Sergio Ramírez
Como en las viejas novelas latinoamericanas donde la selva pare personajes siniestros, señores y de horca y cuchillo, terratenientes despiadados, traficantes sin hígado, un hacendado de Anapú, en los confines del estado de Pará, la amazonía de Brasil, mandó a que unos sicarios asesinaran a una anciana monja misionera que trabajaba con campesinos pobres, ocupantes de tierras que el terrateniente alegaba eran suyas.
Son los momentos en que la realidad se comporta como a los novelistas no les gusta, es decir, de manera maniquea. El mal encarnado en Vitalmiro Bastos de Moura, el terrateniente, y el bien en Dorothy Strang, la monja. No hay matices. La noche del 12 de febrero de 2005, dos sicarios pagados por Vitalmiro emboscaron a la religiosa de 73 años cuando regresaba de una reunión con sus campesinos, y le pegaron seis tiros. Por aquel trabajo recibieron 24.000 dólares en recompensa.

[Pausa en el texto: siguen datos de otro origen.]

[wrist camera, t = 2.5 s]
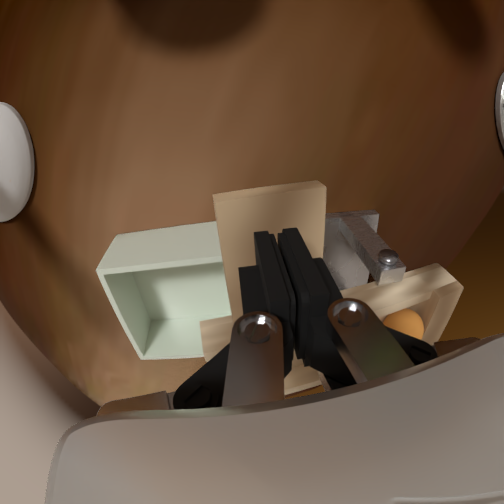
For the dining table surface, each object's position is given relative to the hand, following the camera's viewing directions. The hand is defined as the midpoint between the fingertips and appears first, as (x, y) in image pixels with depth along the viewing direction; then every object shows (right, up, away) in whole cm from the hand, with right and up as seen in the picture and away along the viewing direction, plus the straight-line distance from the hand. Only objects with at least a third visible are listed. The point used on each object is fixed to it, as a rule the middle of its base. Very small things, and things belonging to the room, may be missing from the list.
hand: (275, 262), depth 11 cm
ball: (+10, -6, +7) cm, 14 cm away
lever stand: (+8, 0, +16) cm, 18 cm away
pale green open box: (-6, -2, +16) cm, 17 cm away
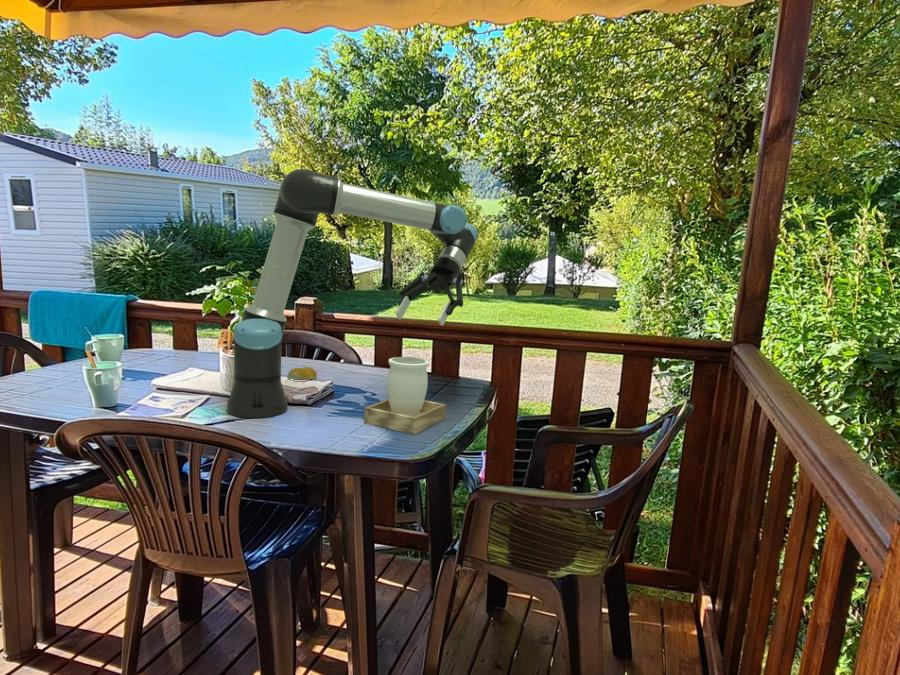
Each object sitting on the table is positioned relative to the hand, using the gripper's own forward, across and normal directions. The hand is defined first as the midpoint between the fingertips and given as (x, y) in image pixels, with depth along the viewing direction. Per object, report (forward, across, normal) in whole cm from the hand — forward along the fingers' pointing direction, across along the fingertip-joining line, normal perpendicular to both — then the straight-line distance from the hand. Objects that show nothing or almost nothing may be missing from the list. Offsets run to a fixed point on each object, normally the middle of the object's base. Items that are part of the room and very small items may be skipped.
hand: (418, 319), depth 160 cm
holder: (+26, -5, -9) cm, 28 cm away
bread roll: (+15, +46, -22) cm, 53 cm away
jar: (+26, -5, -9) cm, 27 cm away
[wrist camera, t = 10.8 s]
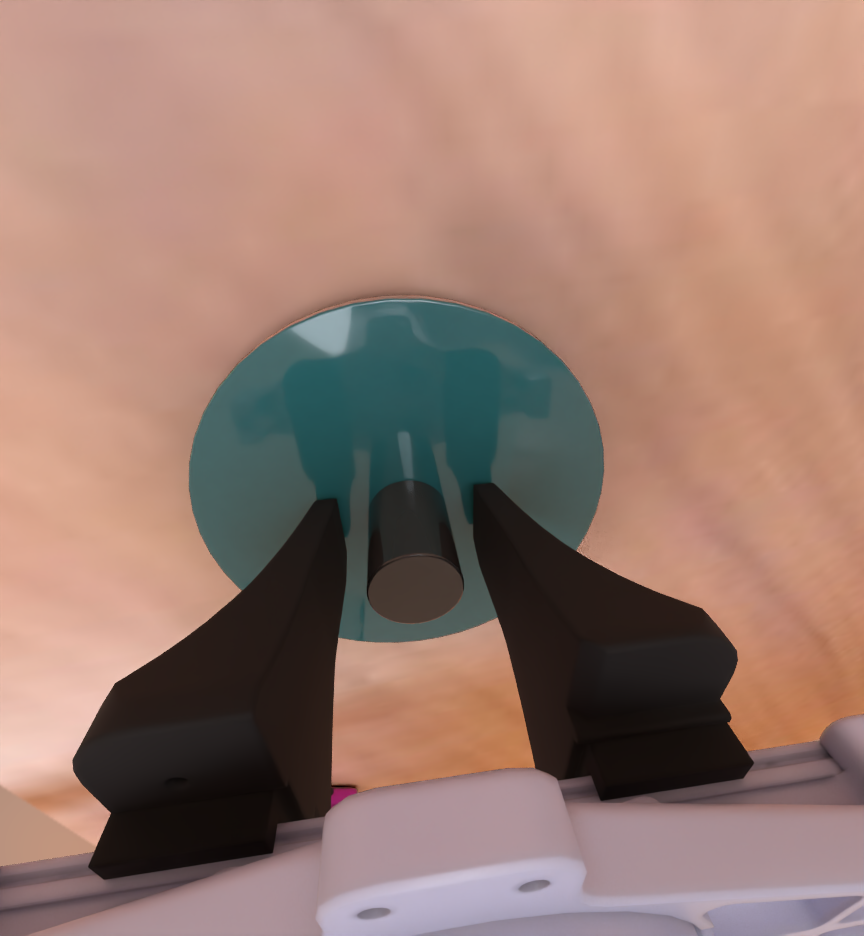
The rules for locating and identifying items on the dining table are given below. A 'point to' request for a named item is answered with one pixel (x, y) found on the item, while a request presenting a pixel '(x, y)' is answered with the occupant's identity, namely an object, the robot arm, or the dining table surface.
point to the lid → (394, 453)
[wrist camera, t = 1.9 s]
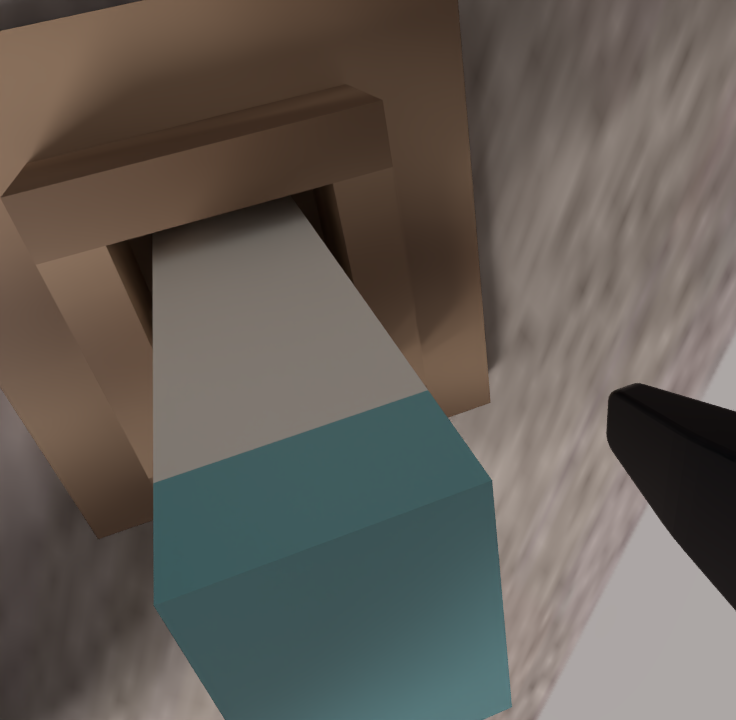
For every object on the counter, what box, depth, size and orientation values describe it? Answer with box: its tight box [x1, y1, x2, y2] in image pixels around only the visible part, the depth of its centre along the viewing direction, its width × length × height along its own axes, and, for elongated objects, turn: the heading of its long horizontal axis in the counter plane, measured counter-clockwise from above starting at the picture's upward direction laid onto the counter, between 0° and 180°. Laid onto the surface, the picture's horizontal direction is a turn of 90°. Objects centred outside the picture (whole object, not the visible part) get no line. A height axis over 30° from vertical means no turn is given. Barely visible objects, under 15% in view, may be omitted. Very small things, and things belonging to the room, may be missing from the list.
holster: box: [0, 0, 490, 539], centre depth 14 cm, size 12×12×4 cm
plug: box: [152, 195, 512, 720], centre depth 10 cm, size 4×3×10 cm
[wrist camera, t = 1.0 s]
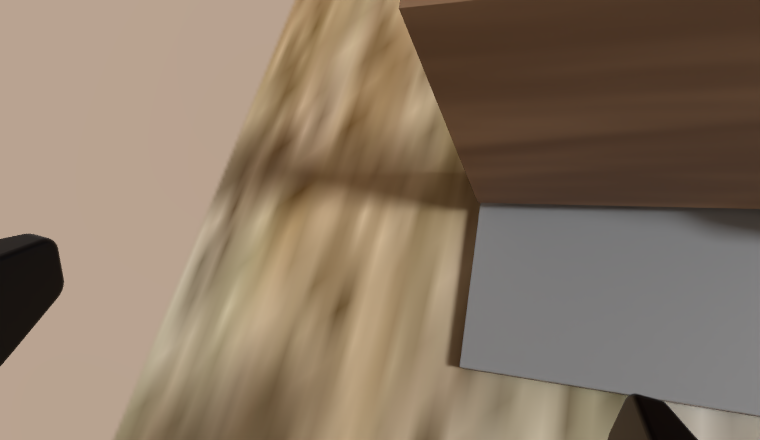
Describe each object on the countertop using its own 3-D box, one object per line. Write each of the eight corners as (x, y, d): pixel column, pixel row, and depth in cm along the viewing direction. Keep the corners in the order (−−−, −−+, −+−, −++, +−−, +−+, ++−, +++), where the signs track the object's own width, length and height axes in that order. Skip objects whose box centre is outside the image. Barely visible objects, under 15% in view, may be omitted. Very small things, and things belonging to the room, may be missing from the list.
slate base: (996, 454, 12) (1017, 457, 11) (461, 368, 16) (458, 366, 16) (921, -48, 16) (933, -64, 15) (510, -13, 20) (508, -25, 20)
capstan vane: (963, 246, 13) (1650, -55, 5) (476, 227, 17) (393, 46, 9) (935, 98, 14) (1439, -343, 6) (487, 113, 18) (422, -139, 10)
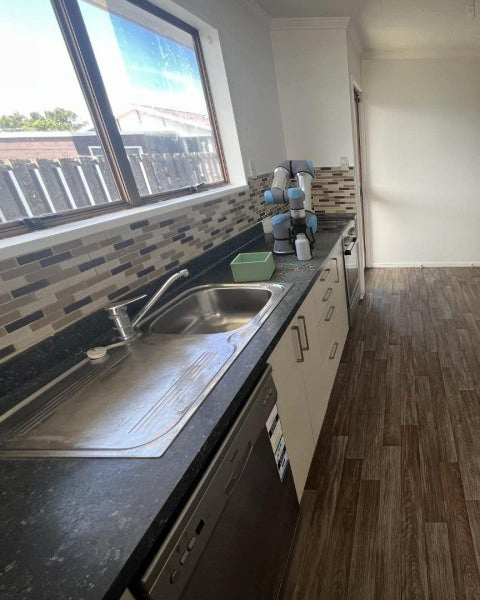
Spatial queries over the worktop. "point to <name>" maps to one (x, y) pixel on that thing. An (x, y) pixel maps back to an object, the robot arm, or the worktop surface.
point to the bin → (252, 267)
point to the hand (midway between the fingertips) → (304, 255)
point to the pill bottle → (302, 247)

Los terratenientes de la zona, que hay otros potentados cómplices del asesinato, acusaban a la monja de azuzar a los campesinos a tomarse tierras, y pusieron precio a su cabeza. En las historias sin matices los malos reciben siempre su merecido, y así ha ocurrido en ésta. Un tribunal de Belén acaba de condenar a Edelmiro a 30 años de cárcel, y los autores materiales y demás cómplices también han recibido sentencias. ¿Será entonces que la justicia aún existe?